[Items from a dataset]
----------

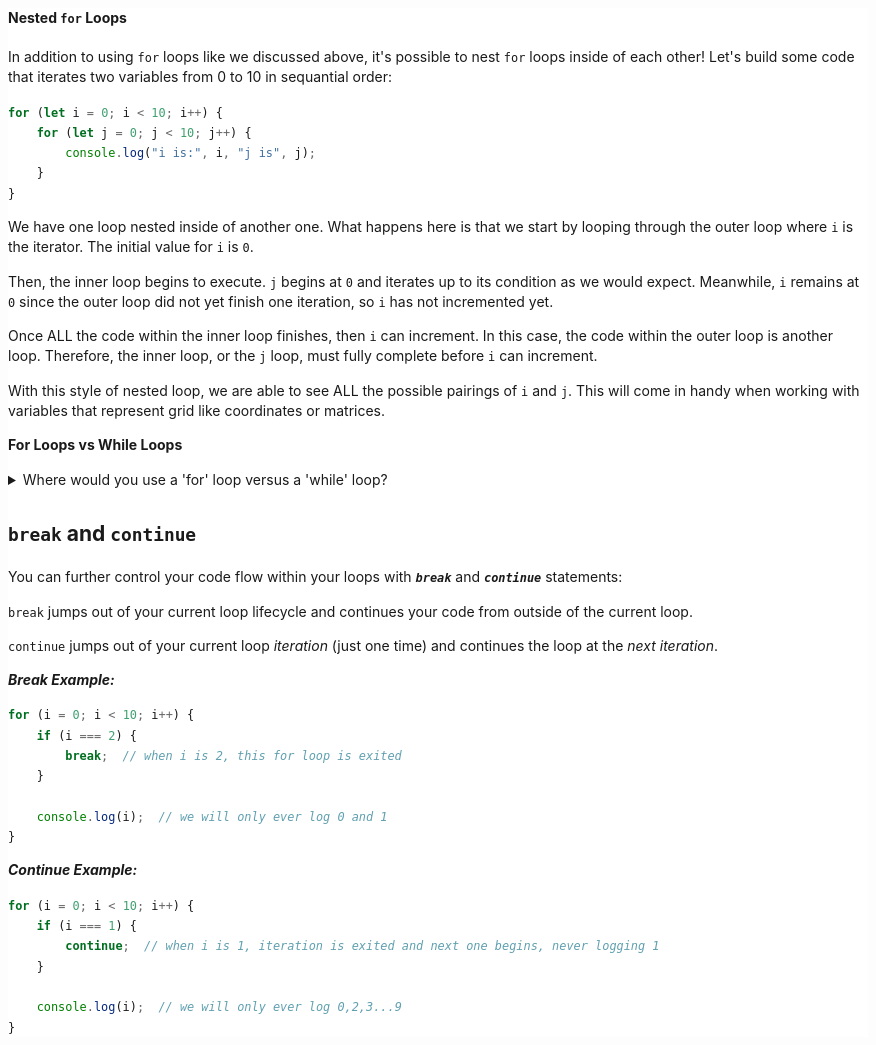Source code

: #### Nested `for` Loops

In addition to using `for` loops like we discussed above, it's possible to nest `for` loops inside of each other! Let's build some code that iterates two variables from 0 to 10 in sequantial order:

```js
for (let i = 0; i < 10; i++) {
    for (let j = 0; j < 10; j++) {
        console.log("i is:", i, "j is", j);
    }
}
```

We have one loop nested inside of another one. What happens here is that we start by looping through the outer loop where `i` is the iterator. The initial value for `i` is `0`. 

Then, the inner loop begins to execute. `j` begins at `0` and iterates up to its condition as we would expect. Meanwhile, `i` remains at `0` since the outer loop did not yet finish one iteration, so `i` has not incremented yet.

Once ALL the code within the inner loop finishes, then `i` can increment. In this case, the code within the outer loop is another loop. Therefore, the inner loop, or the `j` loop, must fully complete before `i` can increment.

With this style of nested loop, we are able to see ALL the possible pairings of `i` and `j`. This will come in handy when working with variables that represent grid like coordinates or matrices.


**For Loops vs While Loops**

<details><summary>Where would you use a 'for' loop versus a 'while' loop?</summary></details>

## `break` and `continue`

You can further control your code flow within your loops with ***`break`*** and ***`continue`*** statements:

`break` jumps out of your current loop lifecycle and continues your code from outside of the current loop.

`continue` jumps out of your current loop *iteration* (just one time) and continues the loop at the *next iteration*.

***Break Example:***

``` js
for (i = 0; i < 10; i++) {
    if (i === 2) {
        break;  // when i is 2, this for loop is exited
    }
    
    console.log(i);  // we will only ever log 0 and 1
}
```

***Continue Example:***

``` js
for (i = 0; i < 10; i++) {
    if (i === 1) {
        continue;  // when i is 1, iteration is exited and next one begins, never logging 1
    }
  
    console.log(i);  // we will only ever log 0,2,3...9
}
```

----------

▶ _Activity_
Beginning with the line that contains "With this style", restate word for word each line through the last one in the data, and write nothing more.

▶ _Response area_
With this style of nested loop, we are able to see ALL the possible pairings of `i` and `j`. This will come in handy when working with variables that represent grid like coordinates or matrices.


**For Loops vs While Loops**

<details><summary>Where would you use a 'for' loop versus a 'while' loop?</summary></details>

## `break` and `continue`

You can further control your code flow within your loops with ***`break`*** and ***`continue`*** statements:

`break` jumps out of your current loop lifecycle and continues your code from outside of the current loop.

`continue` jumps out of your current loop *iteration* (just one time) and continues the loop at the *next iteration*.

***Break Example:***

``` js
for (i = 0; i < 10; i++) {
    if (i === 2) {
        break;  // when i is 2, this for loop is exited
    }
    
    console.log(i);  // we will only ever log 0 and 1
}
```

***Continue Example:***

``` js
for (i = 0; i < 10; i++) {
    if (i === 1) {
        continue;  // when i is 1, iteration is exited and next one begins, never logging 1
    }
  
    console.log(i);  // we will only ever log 0,2,3...9
}
```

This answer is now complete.